日本薬学会第143年会 学生優秀発表賞を受賞して
薬学科3年 機能形態学研究室(現所属:薬学教育研究部門) 豊田 美郷
※受賞当時(2023年3月時点)の学年及び所属
日本薬学会第143年会(2023年3月25~28日)にて、学生優秀発表賞(口頭発表)を受賞致しました。受賞の発表タイトルは 「Spontaneously hypertensive rat 摘出上腸間膜動脈における uridine triphosphate 誘発弛緩反応」 です。機能形態学研究室に所属していたときの成果となります。このような素晴らしい賞を頂きまして、非常に光栄に思います。以下に研究の概要を簡単に紹介させていただきます。
アデノシン三リン酸(ATP)やウリジン三リン酸(UTP)といった細胞外核酸は、情報伝達物質として働くことが知られ、組織損傷を免疫系に警告する危険システムとしても働くなど病態形成に関わり、また循環器系、代謝系においても高血圧や糖尿病などの病態生理に重要な役割を果たし、血管緊張調節物質として働くことが知られております。また、持続的な高血圧は血管機能障害を誘発し、種々の血管作動性物質による収縮や弛緩といった反応性を変化させることが知られている一方で、上腸間膜動脈におけるUTPによる弛緩反応については未だ不明であったことから、今回、SHRおよびWKYの上腸間膜動脈を用いて、UTP誘発弛緩反応について検討を行いました。
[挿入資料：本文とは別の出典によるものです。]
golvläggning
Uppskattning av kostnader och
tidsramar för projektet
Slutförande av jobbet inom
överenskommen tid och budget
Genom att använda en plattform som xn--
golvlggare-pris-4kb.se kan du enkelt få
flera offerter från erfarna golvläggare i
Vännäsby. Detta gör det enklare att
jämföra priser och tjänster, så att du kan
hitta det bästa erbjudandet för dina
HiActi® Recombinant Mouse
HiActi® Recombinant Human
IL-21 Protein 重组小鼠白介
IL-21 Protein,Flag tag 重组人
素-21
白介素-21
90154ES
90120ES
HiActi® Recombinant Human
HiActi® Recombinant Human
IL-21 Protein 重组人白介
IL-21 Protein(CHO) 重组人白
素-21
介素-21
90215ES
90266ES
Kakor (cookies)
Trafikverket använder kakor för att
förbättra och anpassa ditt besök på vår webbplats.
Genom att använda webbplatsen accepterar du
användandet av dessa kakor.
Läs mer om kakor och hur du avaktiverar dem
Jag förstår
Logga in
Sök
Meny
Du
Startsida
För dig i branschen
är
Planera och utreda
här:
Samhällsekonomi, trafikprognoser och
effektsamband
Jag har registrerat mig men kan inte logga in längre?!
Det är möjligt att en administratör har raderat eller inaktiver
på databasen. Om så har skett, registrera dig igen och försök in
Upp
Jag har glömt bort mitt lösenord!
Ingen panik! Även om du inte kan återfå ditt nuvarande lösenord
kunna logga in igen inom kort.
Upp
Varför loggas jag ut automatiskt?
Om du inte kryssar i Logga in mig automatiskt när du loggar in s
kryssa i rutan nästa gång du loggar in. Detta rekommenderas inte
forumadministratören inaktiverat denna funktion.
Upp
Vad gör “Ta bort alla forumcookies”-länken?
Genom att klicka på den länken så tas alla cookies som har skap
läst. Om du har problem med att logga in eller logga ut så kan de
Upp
また、弛緩反応に関与することが知られているTRPV4チャネルがUTP誘発弛緩反応に関与するかについて検討致しました。
その結果、内皮保持におけるUTP誘発弛緩反応、およびNOS/COX阻害条件下でのUTP誘発弛緩反応は、TRPV4阻害の有無によらず、WKY群と比較してSHR群において弛緩の減弱が認められました。また、内皮保持におけるNOS/COX阻害条件下によるTRPV4アゴニスト誘発弛緩反応ではSHR群において弛緩の減弱が認められました。以上のことからSHRの上腸間膜動脈においてUTP誘発弛緩反応、TRPV4活性化による弛緩反応は減弱するものの、これらの弛緩反応はそれぞれ独立して生じるものであること、UTPによるEDHF様弛緩反応においてはTRPV4を介さずに生じることが明らかとなりました。
今後はこれらの詳細なメカニズムや弛緩反応の減弱に関与する物質および受容体レベルでの検討を行い、さらにこれからの治療への発展を見据えていきたいと考えております。最後に、本研究の遂行にあたり、多大なるご指導、ご鞭撻を賜りました機能形態学研究室の小林恒雄教授、松本貴之教授 (現 薬学教育研究部門)、そしてご協力くださいました、機能形態学研究室の田口久美子講師をはじめとする機能形態学研究室の皆様に心より御礼申し上げます。